Non lo so. Quel sistema non gli piaceva, non sopportava che gli dicessero cosa fare. Per cui forse secondo me non sarebbe rimasto, anche se aiutare i giovani a trovare la loro strada gli piaceva molto. Qualche giorno fa Belli mi ha detto: «Tonina, da dilettanti ci siamo divertiti un mondo. Nei professionisti siamo diventati carne da macello».
Come è fatto il dolore per la morte di un figlio?
Non ti passa mai. Giorni fa è morto Michael Antonelli, quel ragazzino di San Marino che aveva corso con Savini. Ci sono andata quando l’hanno portato a Montecatone, all’ospedale di rieducazione. Si poteva entrare solo con la tuta addosso, ero là dentro e piangevo come una matta. «Fallo per la tua mamma – gli dicevo – fallo per il tuo papà». Gli parlavo di Marco, lo so come possono sentirsi i suoi genitori.
Il chiosco è chiuso…
Non ci vado più neanche a vedere come gli vanno le cose.
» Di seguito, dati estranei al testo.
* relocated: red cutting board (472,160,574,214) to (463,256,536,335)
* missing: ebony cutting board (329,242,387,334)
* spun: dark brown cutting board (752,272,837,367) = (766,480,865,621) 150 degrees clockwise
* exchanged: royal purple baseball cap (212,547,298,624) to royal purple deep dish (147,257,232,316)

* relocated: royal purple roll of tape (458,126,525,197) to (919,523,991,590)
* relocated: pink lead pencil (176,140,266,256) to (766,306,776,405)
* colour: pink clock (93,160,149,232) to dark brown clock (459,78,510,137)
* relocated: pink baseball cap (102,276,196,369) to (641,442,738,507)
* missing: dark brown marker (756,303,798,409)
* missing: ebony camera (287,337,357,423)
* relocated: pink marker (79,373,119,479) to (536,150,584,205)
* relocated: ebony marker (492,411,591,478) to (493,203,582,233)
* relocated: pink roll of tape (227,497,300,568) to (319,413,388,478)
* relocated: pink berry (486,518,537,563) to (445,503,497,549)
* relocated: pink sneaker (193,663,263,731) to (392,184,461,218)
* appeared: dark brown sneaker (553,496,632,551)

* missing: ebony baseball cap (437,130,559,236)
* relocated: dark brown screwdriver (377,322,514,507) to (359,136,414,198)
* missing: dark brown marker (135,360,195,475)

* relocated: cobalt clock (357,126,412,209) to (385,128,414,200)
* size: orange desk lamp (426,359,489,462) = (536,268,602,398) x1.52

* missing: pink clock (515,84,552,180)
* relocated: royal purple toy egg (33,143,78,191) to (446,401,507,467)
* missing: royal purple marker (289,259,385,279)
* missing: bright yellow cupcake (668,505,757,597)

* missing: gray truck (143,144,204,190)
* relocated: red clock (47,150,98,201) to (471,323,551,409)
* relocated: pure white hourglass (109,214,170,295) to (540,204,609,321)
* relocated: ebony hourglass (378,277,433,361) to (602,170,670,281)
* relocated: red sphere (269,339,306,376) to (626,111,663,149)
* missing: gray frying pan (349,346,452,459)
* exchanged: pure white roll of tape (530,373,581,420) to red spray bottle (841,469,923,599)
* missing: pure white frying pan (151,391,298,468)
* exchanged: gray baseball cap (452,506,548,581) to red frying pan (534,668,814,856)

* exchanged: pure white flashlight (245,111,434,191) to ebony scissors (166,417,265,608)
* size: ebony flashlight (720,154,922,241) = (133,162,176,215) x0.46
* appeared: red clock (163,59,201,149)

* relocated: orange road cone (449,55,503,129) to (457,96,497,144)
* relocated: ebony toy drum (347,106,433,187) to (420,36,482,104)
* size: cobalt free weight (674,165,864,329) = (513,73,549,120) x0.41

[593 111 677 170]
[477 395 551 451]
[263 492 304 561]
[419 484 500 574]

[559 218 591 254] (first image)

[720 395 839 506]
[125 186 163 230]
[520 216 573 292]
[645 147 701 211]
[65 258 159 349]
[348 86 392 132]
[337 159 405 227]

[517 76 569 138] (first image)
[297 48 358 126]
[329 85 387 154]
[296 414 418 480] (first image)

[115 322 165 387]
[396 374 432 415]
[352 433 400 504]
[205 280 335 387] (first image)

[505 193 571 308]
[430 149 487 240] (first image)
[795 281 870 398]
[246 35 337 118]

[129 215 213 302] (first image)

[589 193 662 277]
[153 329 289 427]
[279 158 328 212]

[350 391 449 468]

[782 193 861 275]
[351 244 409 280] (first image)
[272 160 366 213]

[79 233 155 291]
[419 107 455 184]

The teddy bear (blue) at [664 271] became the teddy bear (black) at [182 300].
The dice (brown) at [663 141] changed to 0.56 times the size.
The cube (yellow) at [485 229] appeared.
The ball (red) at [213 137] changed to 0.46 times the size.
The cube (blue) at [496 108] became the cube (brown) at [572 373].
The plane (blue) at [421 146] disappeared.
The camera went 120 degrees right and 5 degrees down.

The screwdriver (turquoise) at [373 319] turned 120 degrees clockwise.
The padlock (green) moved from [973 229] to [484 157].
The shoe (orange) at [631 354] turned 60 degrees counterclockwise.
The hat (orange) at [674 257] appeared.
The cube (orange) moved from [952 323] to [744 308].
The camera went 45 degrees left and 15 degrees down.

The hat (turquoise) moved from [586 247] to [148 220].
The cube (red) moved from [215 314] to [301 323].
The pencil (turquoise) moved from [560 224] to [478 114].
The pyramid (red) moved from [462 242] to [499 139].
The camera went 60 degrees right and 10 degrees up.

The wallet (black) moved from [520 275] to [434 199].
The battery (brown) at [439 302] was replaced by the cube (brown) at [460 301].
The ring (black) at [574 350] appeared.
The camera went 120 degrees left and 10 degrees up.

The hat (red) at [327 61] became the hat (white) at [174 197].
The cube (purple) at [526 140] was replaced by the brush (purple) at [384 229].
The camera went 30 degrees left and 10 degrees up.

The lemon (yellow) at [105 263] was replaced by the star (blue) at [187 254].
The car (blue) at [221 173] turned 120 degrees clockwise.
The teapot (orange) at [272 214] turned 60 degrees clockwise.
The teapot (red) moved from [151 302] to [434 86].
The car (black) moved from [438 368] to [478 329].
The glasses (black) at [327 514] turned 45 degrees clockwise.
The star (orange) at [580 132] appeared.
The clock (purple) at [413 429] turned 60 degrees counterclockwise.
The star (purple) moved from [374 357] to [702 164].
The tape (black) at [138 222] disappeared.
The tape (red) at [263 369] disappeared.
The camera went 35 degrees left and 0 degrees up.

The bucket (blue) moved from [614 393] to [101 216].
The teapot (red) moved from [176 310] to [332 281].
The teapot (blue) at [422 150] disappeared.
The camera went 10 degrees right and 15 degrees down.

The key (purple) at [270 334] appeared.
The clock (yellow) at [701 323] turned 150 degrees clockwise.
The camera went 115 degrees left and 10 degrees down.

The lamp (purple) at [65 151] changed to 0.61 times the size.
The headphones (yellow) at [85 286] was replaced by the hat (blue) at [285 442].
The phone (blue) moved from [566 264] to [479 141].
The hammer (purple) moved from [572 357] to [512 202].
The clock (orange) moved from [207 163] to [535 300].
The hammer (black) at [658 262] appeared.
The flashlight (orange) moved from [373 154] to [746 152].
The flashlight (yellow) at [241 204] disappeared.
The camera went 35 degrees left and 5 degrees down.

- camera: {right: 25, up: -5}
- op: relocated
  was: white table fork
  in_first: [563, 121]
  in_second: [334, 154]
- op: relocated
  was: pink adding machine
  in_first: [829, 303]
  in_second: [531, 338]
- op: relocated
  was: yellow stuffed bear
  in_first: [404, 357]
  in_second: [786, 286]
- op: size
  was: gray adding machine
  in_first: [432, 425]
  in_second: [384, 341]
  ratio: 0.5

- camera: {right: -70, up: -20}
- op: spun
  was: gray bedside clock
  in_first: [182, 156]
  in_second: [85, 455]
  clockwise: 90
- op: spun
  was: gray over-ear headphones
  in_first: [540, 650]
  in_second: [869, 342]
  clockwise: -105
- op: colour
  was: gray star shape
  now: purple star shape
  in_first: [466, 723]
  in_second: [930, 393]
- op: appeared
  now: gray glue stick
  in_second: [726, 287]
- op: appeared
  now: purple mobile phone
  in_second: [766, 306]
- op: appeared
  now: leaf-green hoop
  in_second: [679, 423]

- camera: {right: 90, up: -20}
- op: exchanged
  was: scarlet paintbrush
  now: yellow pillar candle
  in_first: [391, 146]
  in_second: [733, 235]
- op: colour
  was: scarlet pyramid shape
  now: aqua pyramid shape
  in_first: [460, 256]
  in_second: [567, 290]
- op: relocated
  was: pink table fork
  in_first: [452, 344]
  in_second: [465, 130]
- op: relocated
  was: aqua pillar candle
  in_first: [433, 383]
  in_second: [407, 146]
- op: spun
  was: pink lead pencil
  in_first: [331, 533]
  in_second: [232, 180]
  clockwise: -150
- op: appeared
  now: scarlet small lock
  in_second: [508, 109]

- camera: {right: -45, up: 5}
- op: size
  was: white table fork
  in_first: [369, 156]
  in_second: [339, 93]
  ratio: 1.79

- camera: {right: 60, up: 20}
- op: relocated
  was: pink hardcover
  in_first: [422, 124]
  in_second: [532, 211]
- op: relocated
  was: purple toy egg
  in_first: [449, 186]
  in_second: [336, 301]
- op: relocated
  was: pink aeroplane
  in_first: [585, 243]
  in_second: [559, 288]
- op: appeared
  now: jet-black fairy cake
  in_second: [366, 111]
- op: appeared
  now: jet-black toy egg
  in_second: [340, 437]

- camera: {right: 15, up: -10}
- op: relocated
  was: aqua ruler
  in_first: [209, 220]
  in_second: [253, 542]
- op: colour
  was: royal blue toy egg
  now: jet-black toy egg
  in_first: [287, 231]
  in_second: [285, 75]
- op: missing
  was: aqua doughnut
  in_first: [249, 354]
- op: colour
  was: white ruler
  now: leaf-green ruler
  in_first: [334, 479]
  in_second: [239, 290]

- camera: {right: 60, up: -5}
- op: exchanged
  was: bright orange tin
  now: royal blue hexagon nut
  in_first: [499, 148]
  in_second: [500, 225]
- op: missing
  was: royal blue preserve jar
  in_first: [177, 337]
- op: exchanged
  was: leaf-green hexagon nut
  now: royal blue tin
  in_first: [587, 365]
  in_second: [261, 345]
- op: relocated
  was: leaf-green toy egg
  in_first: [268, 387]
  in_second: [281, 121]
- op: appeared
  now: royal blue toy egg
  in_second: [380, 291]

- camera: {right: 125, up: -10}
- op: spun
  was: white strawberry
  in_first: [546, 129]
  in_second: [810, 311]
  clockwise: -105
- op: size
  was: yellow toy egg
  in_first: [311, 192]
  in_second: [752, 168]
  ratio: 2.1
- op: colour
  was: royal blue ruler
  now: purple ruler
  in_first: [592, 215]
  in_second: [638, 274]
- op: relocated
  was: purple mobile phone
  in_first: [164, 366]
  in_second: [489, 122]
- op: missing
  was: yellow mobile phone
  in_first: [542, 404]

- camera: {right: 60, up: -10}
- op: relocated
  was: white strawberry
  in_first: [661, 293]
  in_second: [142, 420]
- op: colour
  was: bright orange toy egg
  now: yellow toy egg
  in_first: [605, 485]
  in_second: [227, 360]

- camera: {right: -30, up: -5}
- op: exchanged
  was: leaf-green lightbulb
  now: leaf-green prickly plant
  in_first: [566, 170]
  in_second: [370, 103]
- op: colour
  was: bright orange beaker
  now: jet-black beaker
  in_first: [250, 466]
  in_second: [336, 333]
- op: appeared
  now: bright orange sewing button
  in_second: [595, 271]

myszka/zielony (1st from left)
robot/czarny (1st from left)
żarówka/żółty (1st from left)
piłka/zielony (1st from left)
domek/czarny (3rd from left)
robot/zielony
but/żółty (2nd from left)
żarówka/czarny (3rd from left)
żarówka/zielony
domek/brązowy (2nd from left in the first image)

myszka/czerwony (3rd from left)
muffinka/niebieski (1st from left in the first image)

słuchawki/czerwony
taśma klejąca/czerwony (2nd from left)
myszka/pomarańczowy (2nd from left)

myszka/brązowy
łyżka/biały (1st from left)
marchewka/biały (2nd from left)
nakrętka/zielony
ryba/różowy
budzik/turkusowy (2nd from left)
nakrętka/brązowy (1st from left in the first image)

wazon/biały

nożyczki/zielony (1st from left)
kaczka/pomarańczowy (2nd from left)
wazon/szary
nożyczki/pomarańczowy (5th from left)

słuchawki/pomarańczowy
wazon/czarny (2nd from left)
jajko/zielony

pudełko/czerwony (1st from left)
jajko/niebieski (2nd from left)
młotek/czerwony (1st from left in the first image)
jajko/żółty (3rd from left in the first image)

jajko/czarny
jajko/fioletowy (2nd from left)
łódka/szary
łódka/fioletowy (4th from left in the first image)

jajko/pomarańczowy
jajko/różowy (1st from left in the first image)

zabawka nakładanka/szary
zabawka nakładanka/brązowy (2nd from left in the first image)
Mi piaceva starci, anche d’inverno quando era un freddo cane. Arrivavi in certe mattine che le piastre non erano ancora calde e si moriva di freddo. Però era bello quando venivano e chiedevano di Marco. Lui la piadina non l’ha mai fatta, forse per qualche foto sui giornali. E’ nella mia testa, penso sempre a lui. Quando incontro qualcuno che me ne parla, me lo vedo al suo fianco che ride. E poi però penso alle ansie di quei mesi. Penso alla foto in cui tiene in braccio il figlio della Ronchi e che sei mesi dopo non c’era già più. Mengozzi a Saturnia mi disse: «Sgridalo, così viene via con me». In quel momento lo abbiamo perso. Ti ho detto cosa ho fatto l’estate scorsa?
Devo preoccuparmi?
Con la scusa di andare a salutare un amico marchigiano che era su con la compagna, siamo andati a Madonna di Campiglio. Ho prenotato all’hotel Touring, ma con il mio cognome. Ero in camera e cercavo di immaginare se fosse quella di Marco, in cui aveva rotto il vetro. Poi è venuto Stefano Bagnolini, che era su con me, e mi ha detto: «Hai capito dove siamo? Io sono alla 26, Marco era alla 27 e tu sei alla 28». Allora ho deciso di parlare con il proprietario.
Dicendo chi sei?
Sì. Lui ha detto che ricordava il casino del 5 giugno, ma anche che quando la sera prima Marco è arrivato dopo aver vinto, litigava con Gimondi e con Giannelli. Continuavano a dirgli che non doveva vincere. E’ questo il sistema che a Marco non piaceva. Continuava a dire: «Perché nessuno rompe le scatole a Cipollini che ha vinto quattro tappe e io devo sentire certe storie?».